Social media is ruining us

I haven’t posted for a while, and I was scraping my brain trying to figure out something I can write about. I don’t know if it is because I am busy, life is changing, or if I’m simply feeling uninspired. After thinking and debating, there is something I want to address: social media.

Prepare yourself, this is a long one.

Here I am, the typical millennial, about to tell you why social media is ruining us. If you would have told high school Julia that college Julia would be saying this, I would have laughed in your face, rolled my eyes, and said “Yeah, sure.” Back in high school (I say that like it was so long ago), I was addicted to social media. Scrolling through Twitter and Instagram consumed my free time, and I liked it.

I wish I could say that I used it to stay up-to-date with what my friends were doing, but that’s just untrue. I did it for the drama. I did it for the convenience. I did it to envy people I wanted to be like, and to tell myself that I need to change in order to do so. In essence, I did it to completely destroy my self-concept and my self-confidence, without even noticing it.

Social media distorts reality. It allows us to create this image of ourselves that isn’t true. We post things for the sake of likes and retweets, not because we really think that way. We twist and contour our bodies to look “skinny” and “perfect,” and if they don’t, we use apps to make them appear that way. We take photos of our faces and smooth out every imperfection. As if people won’t realize you don’t have porcelain-like skin in real life. We create this false sense of who we are, just to appease other people and be more “likeable.”

We see this happening, maybe subconsciously, and unknowingly adapt to fit this mold. We don’t realize that every single one of us is faking it. We portray ourselves as these perfect individuals with these perfect lives, and somehow we all believe it.

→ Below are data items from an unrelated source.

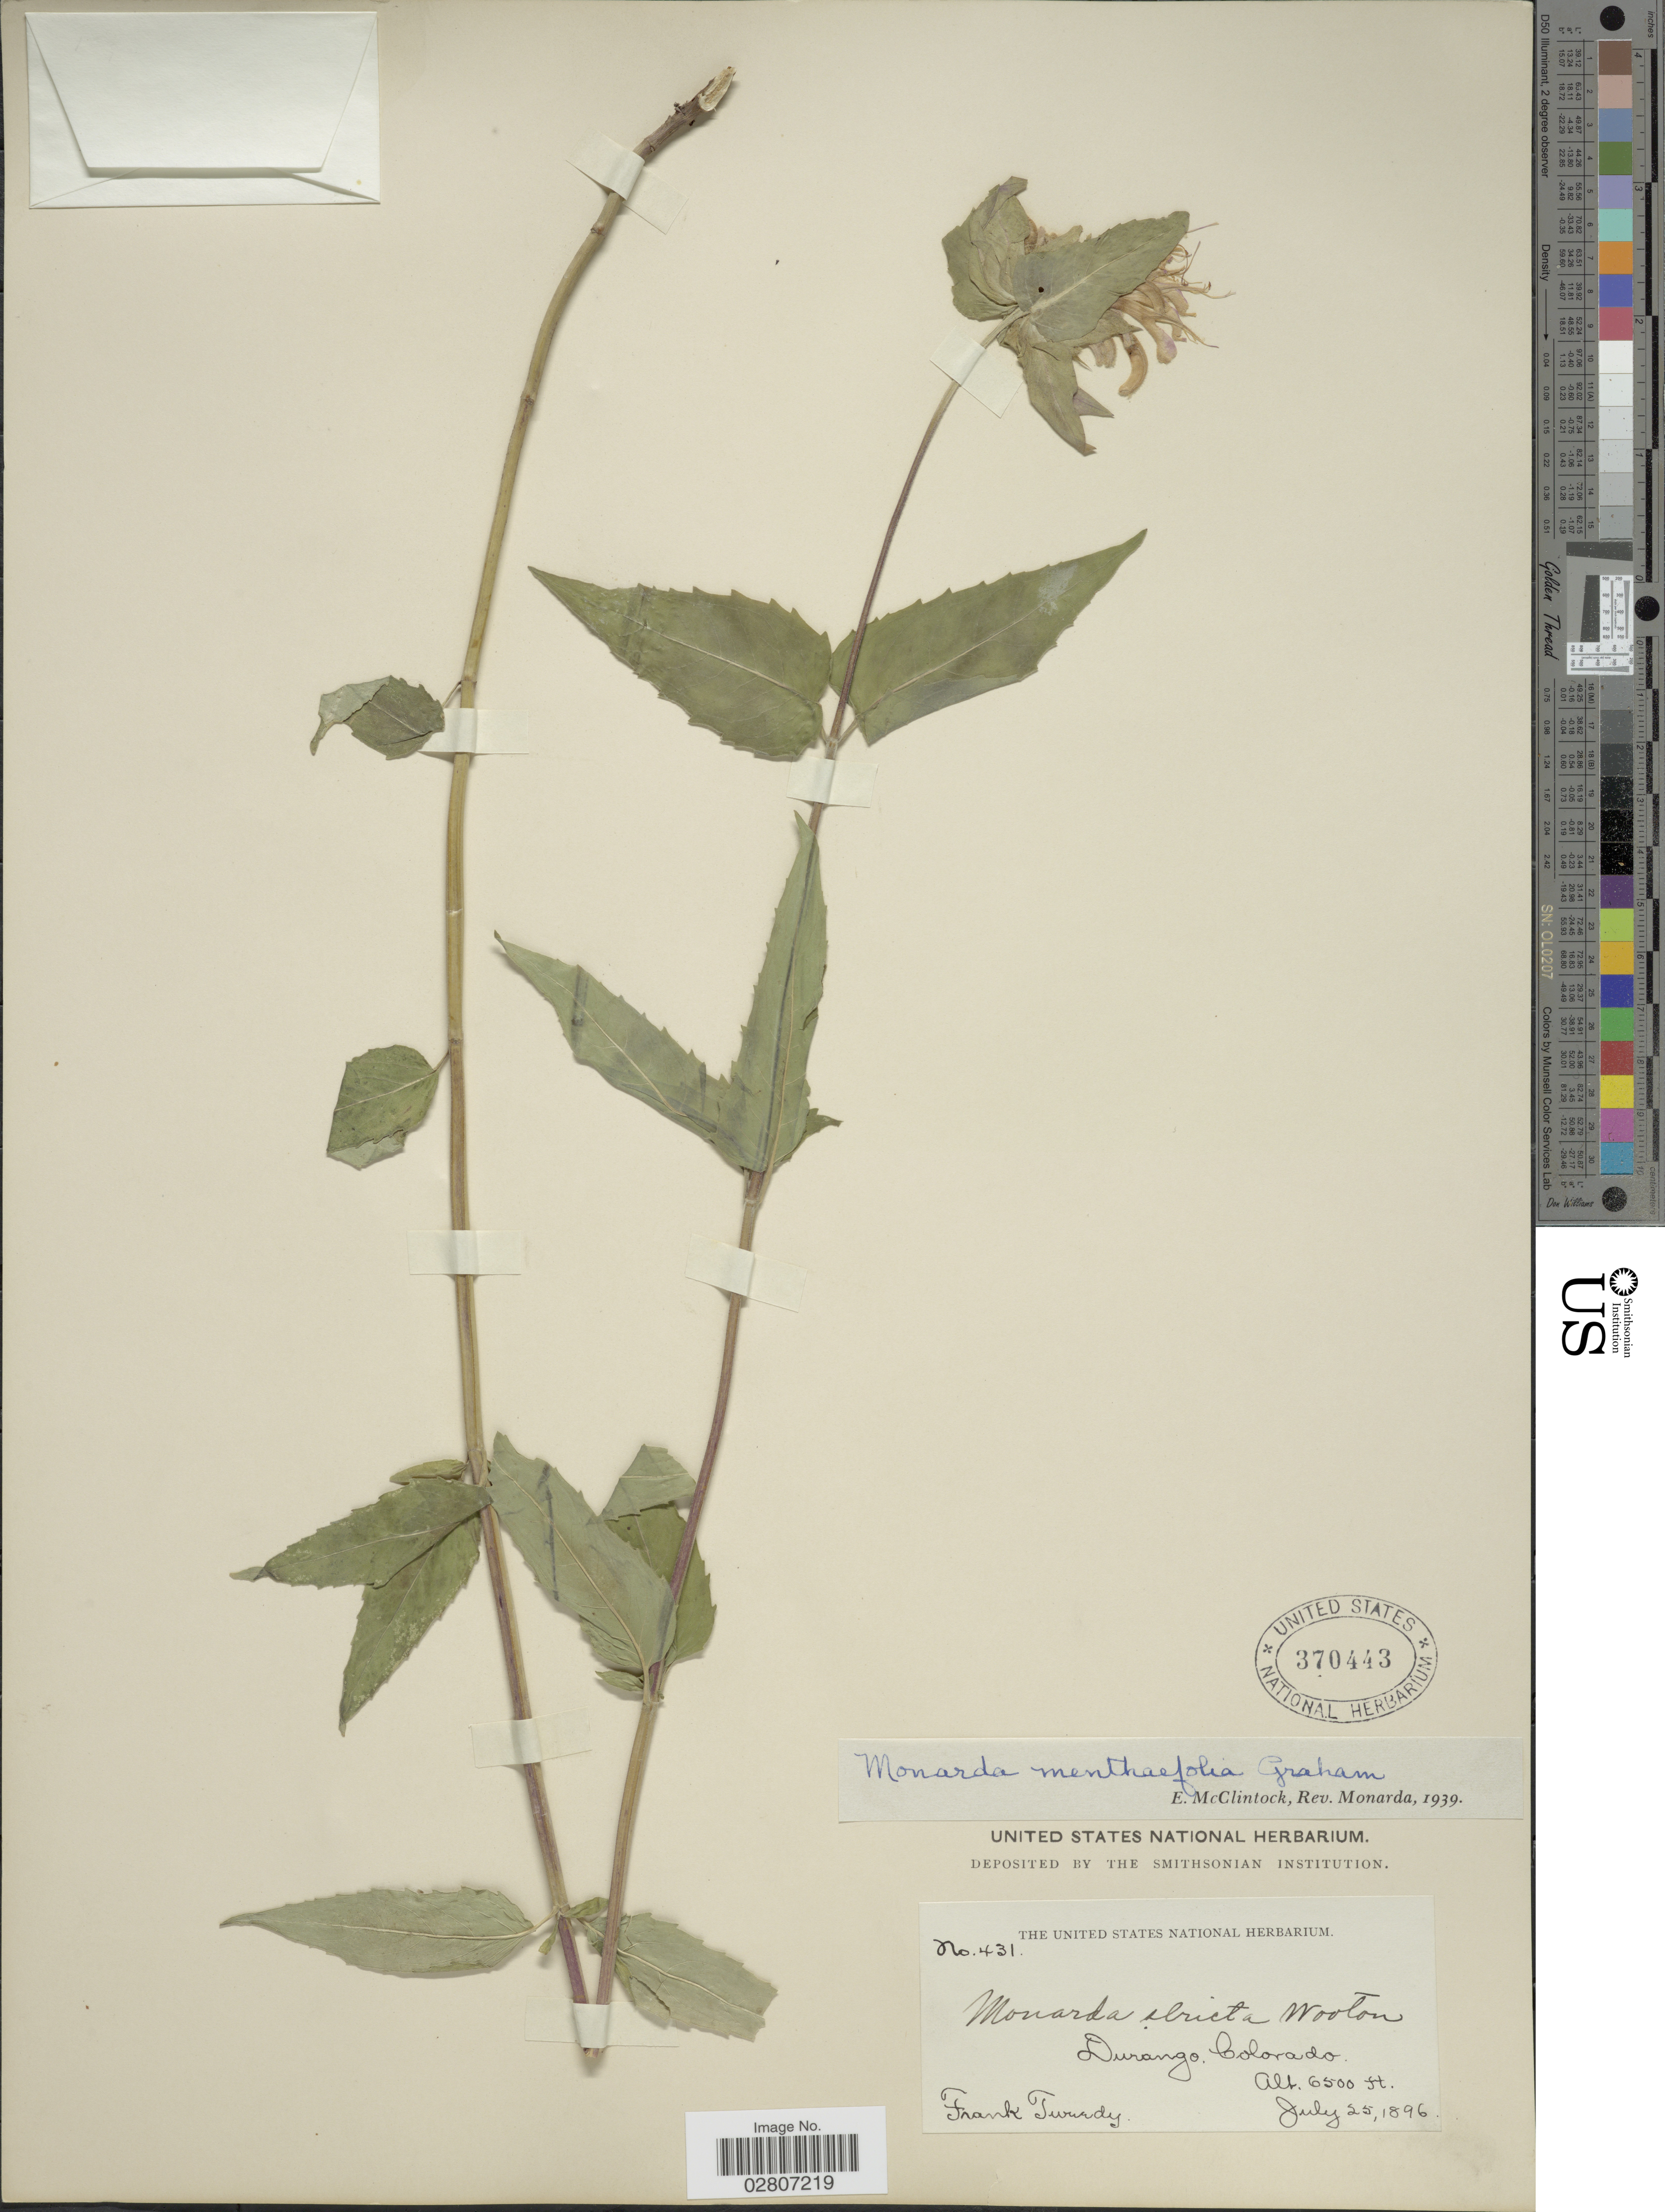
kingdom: Plantae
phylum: Tracheophyta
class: Magnoliopsida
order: Lamiales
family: Lamiaceae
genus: Monarda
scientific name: Monarda fistulosa var. menthifolia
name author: (Graham) Fernald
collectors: F. Tweedy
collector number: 431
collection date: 1896-07-25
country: United States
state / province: Colorado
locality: Durango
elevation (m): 1981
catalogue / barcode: US 370443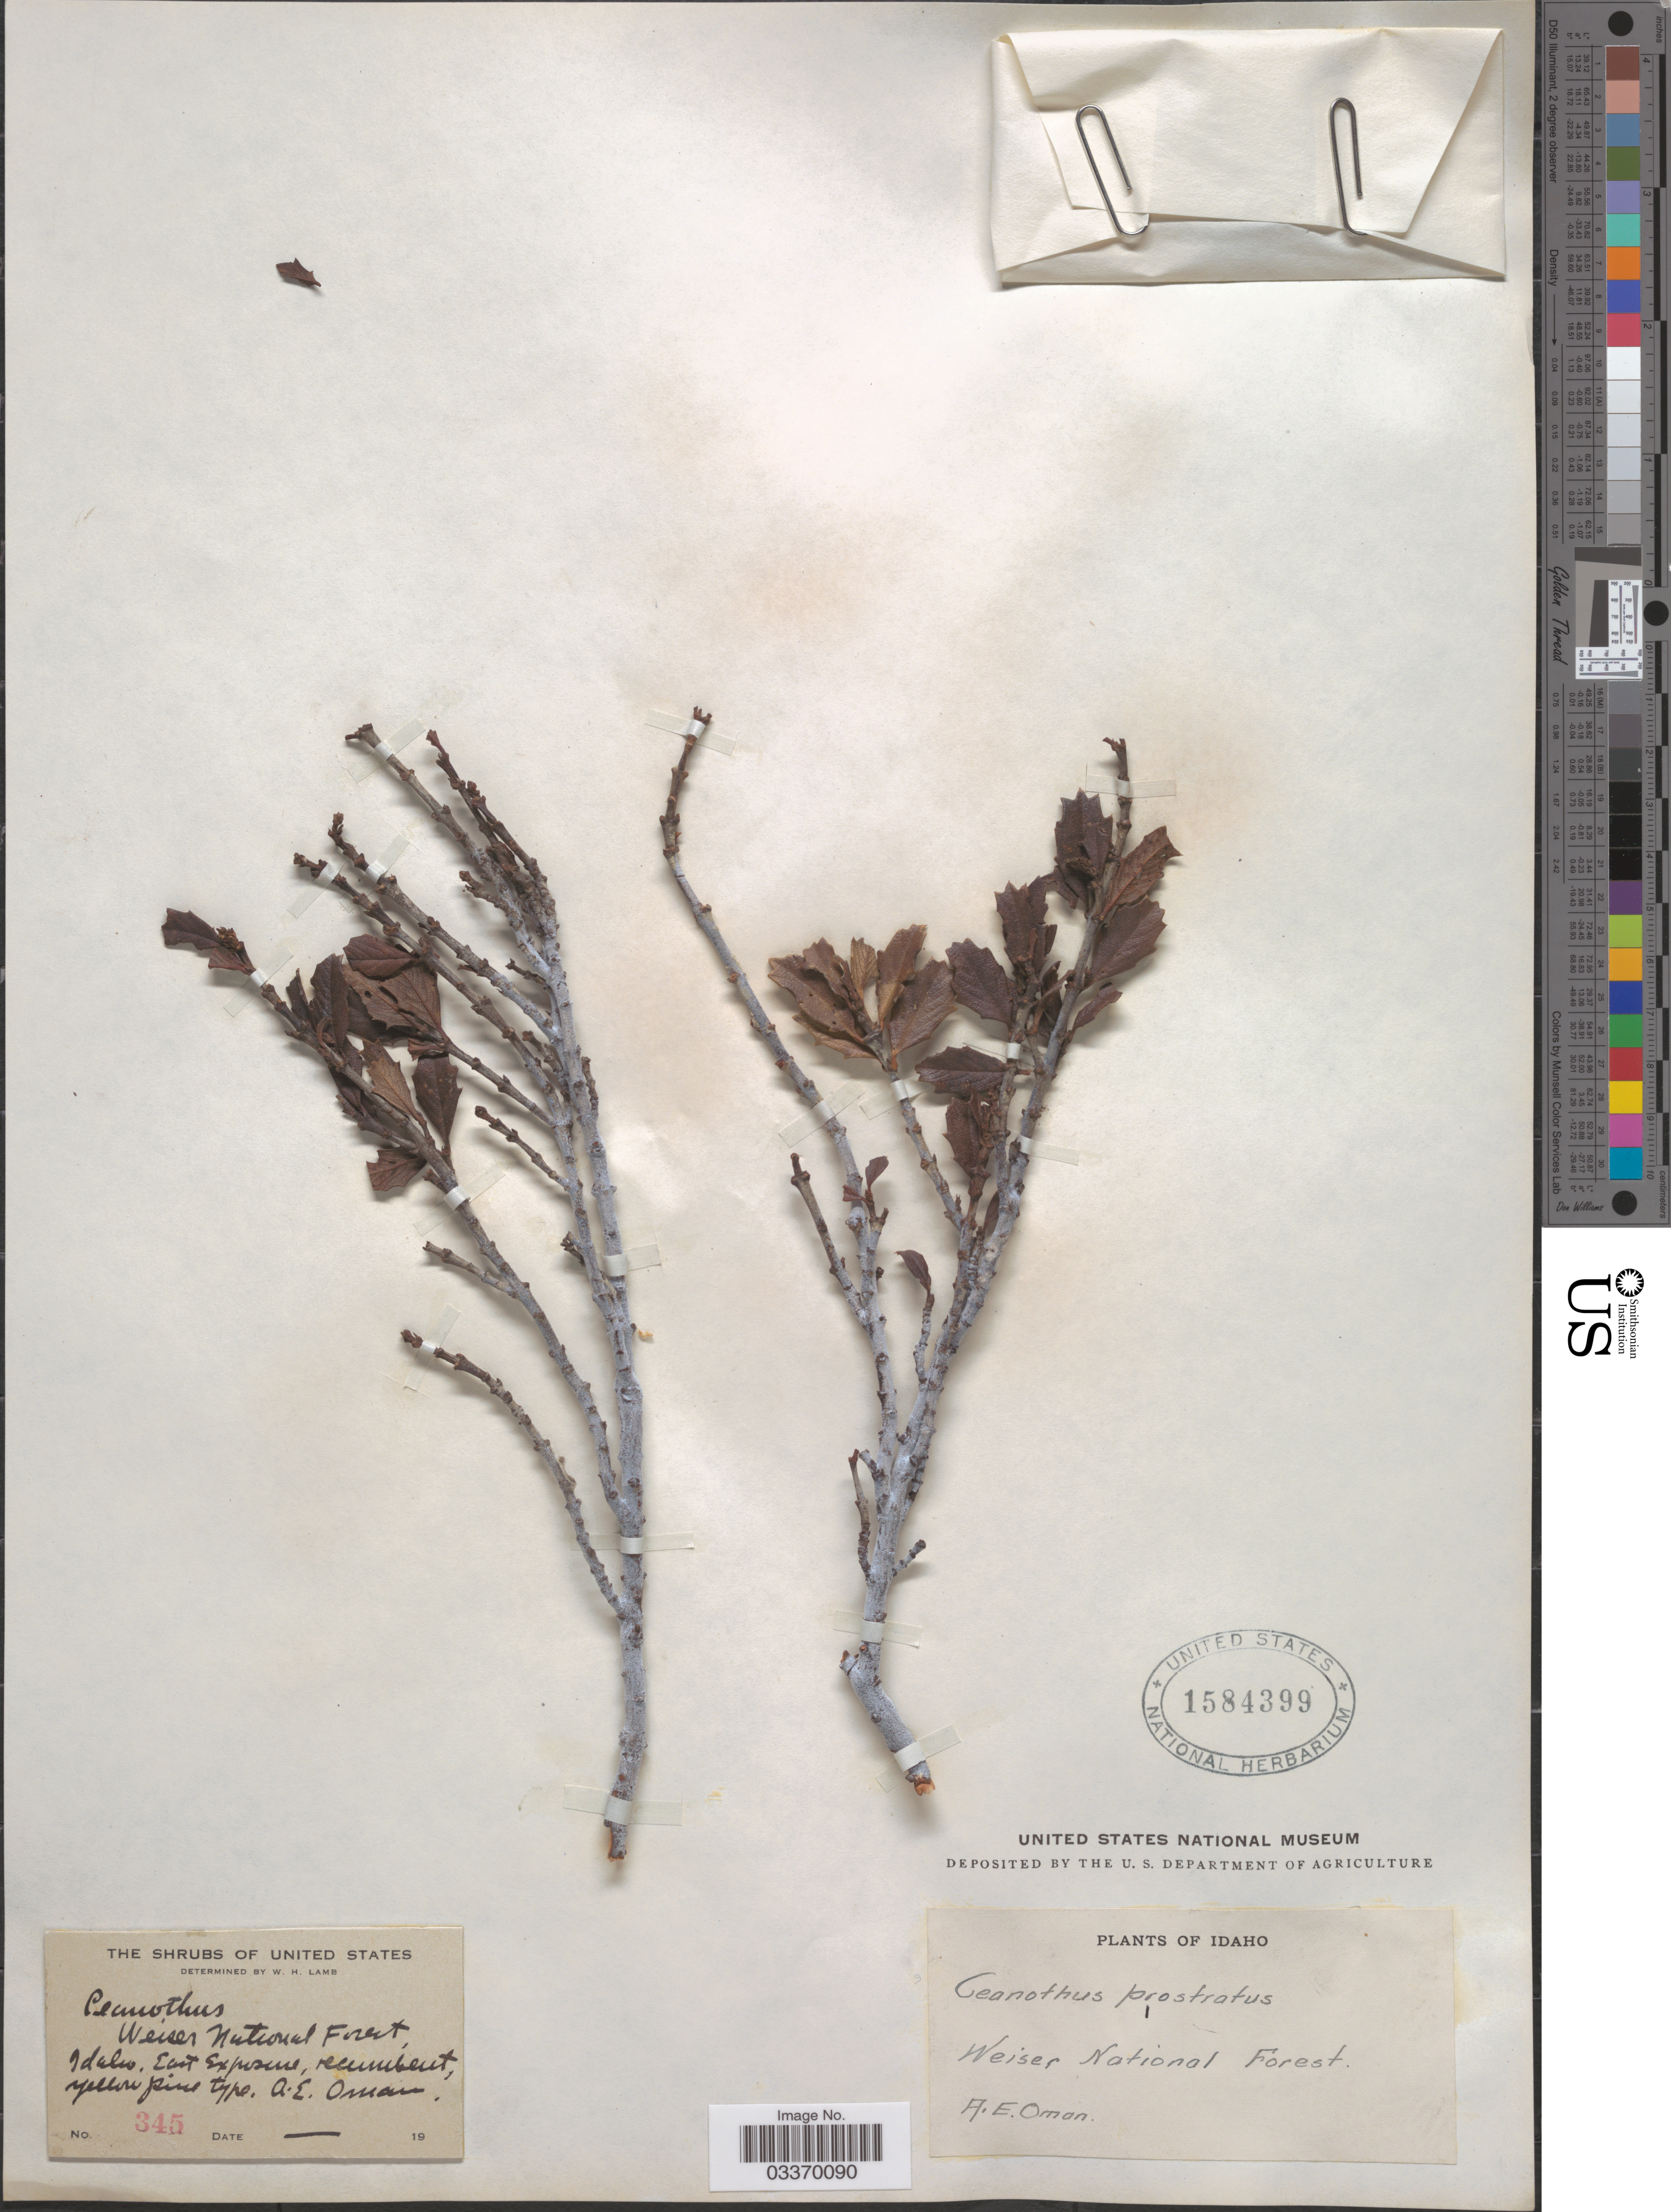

No ones life is like this.

No one wakes up with perfect hair and skin. No one eats on a terrace with a beautiful mountain view every morning. No one has a perfect relationship full of gifts, hand holding, and adventures. No. One.

Everyone has flaws.

Everyone wakes up with a zit the size of a mountain on their forehead every once in a while. Everyone spends a day in bed eating Doritos and watching Netflix. Everyone argues with their significant other. Everyone has bad days, they just don’t post it on social media.

Now, this part may sound boring, but it’s the most important. Social media is ruining our communication skills. My minor is communication studies, and I find it absolutely astonishing how many people lack proper communication skills because of social media and phones in general.

In one of my classes, we talked about job interviews. A professional in the industry said that this generation, our generation, is extremely talented. Perhaps even more talented than the generations that have come before us. A resumé will appear on a recruiter’s desk, and the person will seem like a perfect fit, but when they bring that individual in for an interview, everything changes.

Why? Because the person cannot communicate. He cannot present himself in a way that shows the interviewers that he is serious, he knows what he is talking about, and that he is the best candidate for the job. Instead, he can barely hold a conversation. He doesn’t make eye contact. He doesn’t project his voice. He doesn’t appear confident at all. He does not know how to communicate in real life with real people because he has been too focused on a screen that fits in his hand. It’s terrifying.

This may seem like a rant, but I promise I’m getting to the point. Social media was designed to be great. It was designed to bring people together from all over the world, and that’s amazing. We can benefit from social media; we just have to change the way we use it.

Instead of using your social media to get more followers, likes, and retweets, use it to connect with people. Connect with others that are like you. Use it to stay up-to-date on the lives of old friends, and even to reconnect with them. Show people your accomplishments and your goals. Talk about a cause that is important to you. Share knowledge that will help others. Social media is so incredibly powerful, but we’re not using it to its full potential. It’s time to change that.


2 thoughts on “Social media is ruining us”

  1. This article is well written. Out of curiosity though, how did you establish the connection between social media and poor communication skills? It seems to me that interviewing is a learned skill that people would not get from daily life. If millenials commonly fail at interviews, wouldn’t that reflect on poor communication education more so than social media? Otherwise, great article, it really stands out from the same repetitive rants we always hear about this generation.

    1. Thank you! I think of it more as not knowing how to properly communicate with people in general. This generation is so used to communicating through technology that they lack general interpersonal skills. I just used an interview as an example!